On each of the Dial Holders, there is a corner with several lines coming from it. Draw a line from this corner, so the angle between your line and the side of the Dial Holder is the same as your latitude. (If you live in an Australian capital or Townsville, your line is already marked.)
With the help of an adult, cut along your line, between the two curved lines.
Cut along the lines marked "Cut here" on the Dial holders and Crossbar.
Put the tabs of the Dial into the slots you have cut in the Dial Holders.
Attach the crossbar to the back of the Dial Holders.
Stick a toothpick through the centre of the sundial. (You may need to use a piece of blu-tak or plasticine to make sure it sticks straight up.)
Set up your sundial somewhere the Sun is shining, with the top of the Sundial facing north (south if you live in the northern hemisphere).
The shadow of the toothpick will show you the time. In winter months, you may find the Sun is too low to shine on the numbered side of the sundial, but you can still tell time by using the sunlight and shadow shining through the cardboard.
What's happening?
You have made a simple equatorial sundial.
A basic sundial consists of two parts: one that casts the shadow, called a gnomon; and something for the shadow to be cast on to, called the dial plate. As the Earth spins, the shadow of the gnomon moves against the dial plate, which is marked to show the time.
Your sundial is tilted so the gnomon (toothpick) is parallel to the Earth's axis (the line the Earth spins around) and the dial plate is parallel to the equator. In 24 hours the Earth spins 360 degrees relative to the Sun, so it spins 15 degrees per hour. On your sundial, the hour marking are 15 degrees apart, so the shadow takes around one hour to more from one marking to the next.

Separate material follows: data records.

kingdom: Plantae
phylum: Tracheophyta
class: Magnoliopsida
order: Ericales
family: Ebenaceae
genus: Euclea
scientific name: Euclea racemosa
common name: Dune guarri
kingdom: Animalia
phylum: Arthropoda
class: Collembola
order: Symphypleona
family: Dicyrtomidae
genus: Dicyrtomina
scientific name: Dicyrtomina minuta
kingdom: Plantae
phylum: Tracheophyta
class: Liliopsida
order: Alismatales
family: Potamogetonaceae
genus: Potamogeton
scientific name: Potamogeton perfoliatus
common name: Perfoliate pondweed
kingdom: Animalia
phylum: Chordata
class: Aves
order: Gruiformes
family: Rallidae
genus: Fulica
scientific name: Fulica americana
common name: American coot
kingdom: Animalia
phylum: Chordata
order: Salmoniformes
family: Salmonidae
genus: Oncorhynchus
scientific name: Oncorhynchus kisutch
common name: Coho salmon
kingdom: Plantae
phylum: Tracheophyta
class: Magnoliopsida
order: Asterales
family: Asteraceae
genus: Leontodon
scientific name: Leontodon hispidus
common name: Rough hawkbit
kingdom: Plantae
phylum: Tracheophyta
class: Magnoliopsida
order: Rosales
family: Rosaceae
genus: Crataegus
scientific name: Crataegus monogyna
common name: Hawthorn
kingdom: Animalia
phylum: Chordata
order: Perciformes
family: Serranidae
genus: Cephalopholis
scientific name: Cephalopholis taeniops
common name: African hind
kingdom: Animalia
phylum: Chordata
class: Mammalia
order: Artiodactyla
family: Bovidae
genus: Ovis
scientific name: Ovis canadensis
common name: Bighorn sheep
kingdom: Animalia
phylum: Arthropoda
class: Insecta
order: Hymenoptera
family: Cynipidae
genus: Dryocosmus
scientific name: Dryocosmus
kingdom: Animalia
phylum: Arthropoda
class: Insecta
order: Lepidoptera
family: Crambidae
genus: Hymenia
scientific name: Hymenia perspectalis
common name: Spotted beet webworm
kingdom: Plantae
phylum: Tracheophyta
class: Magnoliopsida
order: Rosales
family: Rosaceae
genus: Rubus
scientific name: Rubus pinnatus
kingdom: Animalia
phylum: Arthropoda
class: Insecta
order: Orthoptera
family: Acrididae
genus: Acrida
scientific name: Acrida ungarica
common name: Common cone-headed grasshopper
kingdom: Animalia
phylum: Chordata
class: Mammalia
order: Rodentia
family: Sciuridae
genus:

You may find your sundial does not agree with your watch. There are two main reasons for this:
The path the Sun appears to take as it moves across the sky changes over the course of a year. This is due to two effects. Firstly, the Earth's axis is tilted, so in summer the Sun appears to be higher in the sky than in winter. Secondly, the Earth isn't always the same distance from the Sun. The Earth's orbit is an ellipse, not a circle, so sometimes we are slightly closer to the Sun than other times. These two effects combine so the Sun isn't always in the same place in the sky at a particular time of day. Therefore any sundial can run fast or slow, depending on the time of year.
Time zones: If one town is east or west of another, the times shown on a sundial in both towns will be different. For example, today a sundial in Canberra would have said it was 12:00 pm at the same time that a sundial in Melbourne, to the west, said it was 11:42 am. This is just because the Earth is spinning eastwards, so the further west you go, the later the Sun rises and sets. Many years ago, people would measure their local time using sundials and then set their clocks and other timepieces to match. As transport and communication became faster, this became confusing, so the world was divided into time zones. The time is considered to be the same everywhere inside a particular time zone, even if a sundial says the local time is faster or slower.
Applications
Sundials were one of the earliest ways of measuring time and have been used for over 3500 years.
By comparing the time measured on a sundial at two locations, you can work out how far east or west they are from each other. Before GPS and other high-tech devices became available, sailors and mapmakers would measure their longitude (how far east and west they were) by measuring the local time and comparing it to clocks set to match a known location, such as the Royal Observatory at Greenwich in the UK, where 0 degrees longitude is considered to be.
Top, back and side view of the assembled sundial.
Align the sundial with a compass.
If the sun is behind the sundial, you can use the shadow cast through the cardboard to measure time. This sundial is showing a time of about 3:40.